There's much ado about the "difficult" question of setting a timetable for the US withdrawal from Iraq. Joe- an online acquaintance of mine- blogged recently about this very thing, and I think his post is rather typical of many people's thoughts on the matter, albeit expressed in a more erudite, lucid manner. Joe weighs the options and while he doesn't exactly commit, he seems to settle on not instituting a timetable for withdrawal. His reasoning is really what I'm taking issue with. So, as promised, here is my crystal clear solution to this difficult issue in 1 1/2 points:
1. Do what the Iraqis want us to do. Not only is this our responsibility as an occupying force, but it's the only thing we should care about if we're doing this to "help" the Iraqis. 70% of all Iraqis think we should set a solid timetable for withdrawal regardless of the security situation. Um... so what exactly do we have to argue about?

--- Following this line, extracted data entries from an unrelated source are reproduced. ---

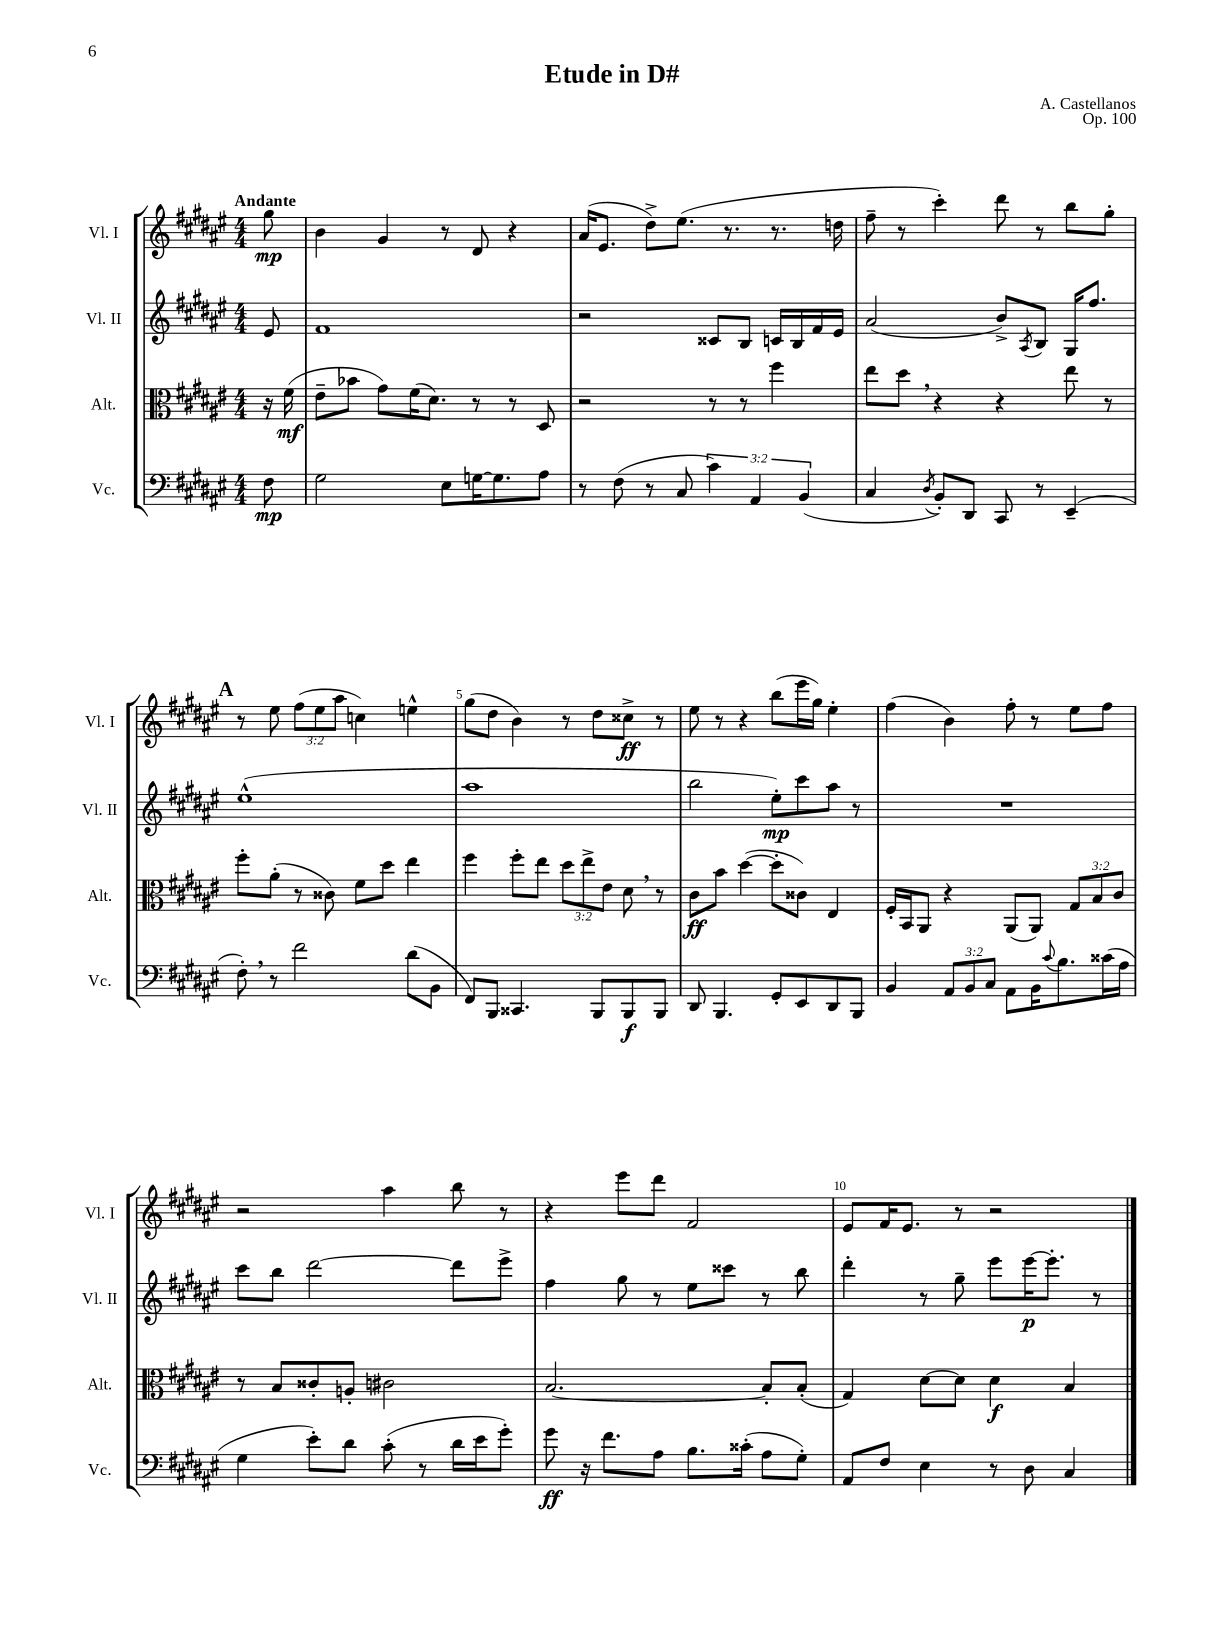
\header { title = "Etude in D#" composer = "A. Castellanos" opus = "Op. 100" }
<<
\new StaffGroup <<
\new Staff = "s0" \with { instrumentName = "Vl. I" shortInstrumentName = "Vl. I" } {
    \clef treble \key fis \major \numericTimeSignature \time 4/4 \override Staff.TupletNumber.text = #tuplet-number::calc-fraction-text \partial 8 \tempo "Andante"
    gis''8\mp |
    b'4 gis'4 r8 dis'8 r4 |
    ais'16( eis'8. dis''8->) eis''8.( r8. r8. d''16 |
    fis''8-- r8 cis'''4-.) dis'''8 r8 b''8 gis''8-. |
    \mark \markup { \bold "A" } r8 eis''8 \tuplet 3/2 { fis''8( eis''8 ais''8 } c''4) e''4-^ |
    gis''8( dis''8 b'4) r8 dis''8 cisis''8->\ff r8 |
    eis''8 r8 r4 b''8( eis'''16 gis''16) eis''4-. |
    fis''4( b'4) fis''8-. r8 eis''8 fis''8 |
    r2 ais''4 b''8 r8 |
    r4 eis'''8 dis'''8 fis'2 |
    eis'8 fis'16 eis'8. r8 r2 \bar "|." |
}
\new Staff = "s1" \with { instrumentName = "Vl. II" shortInstrumentName = "Vl. II" } {
    \clef treble \key fis \major \numericTimeSignature \time 4/4 \partial 8
    eis'8 |
    fis'1 |
    r2 cisis'8 b8 c'16 b16 fis'16 eis'16 |
    ais'2( b'8->) \acciaccatura { ais8 } b8 gis16 fis''8. |
    \mark \markup { \bold "A" } eis''1-^( |
    ais''1 |
    b''2 eis''8-.\mp) cis'''8 ais''8 r8 |
    R1 |
    cis'''8 b''8 dis'''2~ dis'''8 eis'''8-> |
    fis''4 gis''8 r8 eis''8 cisis'''8 r8 b''8 |
    dis'''4-. r8 gis''8-- eis'''8 eis'''16~\p eis'''8.-. r8 \bar "|." |
}
\new Staff = "s2" \with { instrumentName = "Alt." shortInstrumentName = "Alt." } {
    \clef alto \key fis \major \numericTimeSignature \time 4/4 \override Staff.TupletNumber.text = #tuplet-number::calc-fraction-text \partial 8
    r16 fis'16\mf( |
    eis'8-- bes'8 gis'8) fis'16( dis'8.) r8 r8 dis8 |
    r2 r8 r8 fis''4 |
    eis''8 dis''8 \breathe r4 r4 eis''8 r8 |
    \mark \markup { \bold "A" } fis''8-. ais'8-.( r8 cisis'8) fis'8 dis''8 eis''4 |
    fis''4 fis''8-. eis''8 \tuplet 3/2 { dis''8 eis''8-> eis'8 } dis'8 \breathe r8 |
    cis'8\ff b'8 dis''4~( dis''8-. cisis'8) eis4 |
    fis16-. b,16 ais,8 r4 ais,8( ais,8) \tuplet 3/2 { gis8 b8 cis'8 } |
    r8 b8 cisis'8-. a8-. cis'2 |
    b2.~ b8-. b8-.( |
    gis4) dis'8~ dis'8 dis'4\f b4 \bar "|." |
}
\new Staff = "s3" \with { instrumentName = "Vc." shortInstrumentName = "Vc." } {
    \clef bass \key fis \major \numericTimeSignature \time 4/4 \override Staff.TupletNumber.text = #tuplet-number::calc-fraction-text \partial 8
    fis8\mp |
    gis2 eis8 g16~ g8. ais8 |
    r8 fis8( r8 cis8 \tuplet 3/2 { cis'4) ais,4 b,4( } |
    cis4 \acciaccatura { dis8 } b,8-.) dis,8 cis,8 r8 eis,4--( |
    \mark \markup { \bold "A" } fis8-.) \breathe r8 fis'2 dis'8( b,8 |
    fis,8) b,,8 cisis,4. b,,8 b,,8\f b,,8 |
    dis,8 b,,4. gis,8-. eis,8 dis,8 b,,8 |
    b,4 \tuplet 3/2 { ais,8 b,8 cis8 } ais,8 b,16 \appoggiatura { cis'8 } b8. cisis'16( ais16 |
    gis4 eis'8-.) dis'8 cis'8-.( r8 dis'16 eis'16 gis'8-.) |
    gis'8\ff r16 fis'8. ais8 b8. cisis'16-.( ais8 gis8-.) |
    ais,8 fis8 eis4 r8 dis8 cis4 \bar "|." |
}
>>
>>
\layout { \context { \Score \override BarNumber.break-visibility = ##(#f #t #t) barNumberVisibility = #(every-nth-bar-number-visible 5) } }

1 1/2. Huge majorities of Iraqis think our presence makes the security situation worse. This is beating a dead horse (because point one is strong enough to stand on its own) but this is twice the reason to get out of Iraq (perhaps even now.) Sure, we might like to view ourselves as the last strand holding the thin veneer of Iraqi society together but that's pure fantasy. 64% of all Iraqis (ibid, your honor) think that crime and violent attacks would decrease as soon as we leave, and they also think they'd better able to cooperate in Parliament.
Of course, I may be emboldening the enemy as we speak (the 3:00 mark.)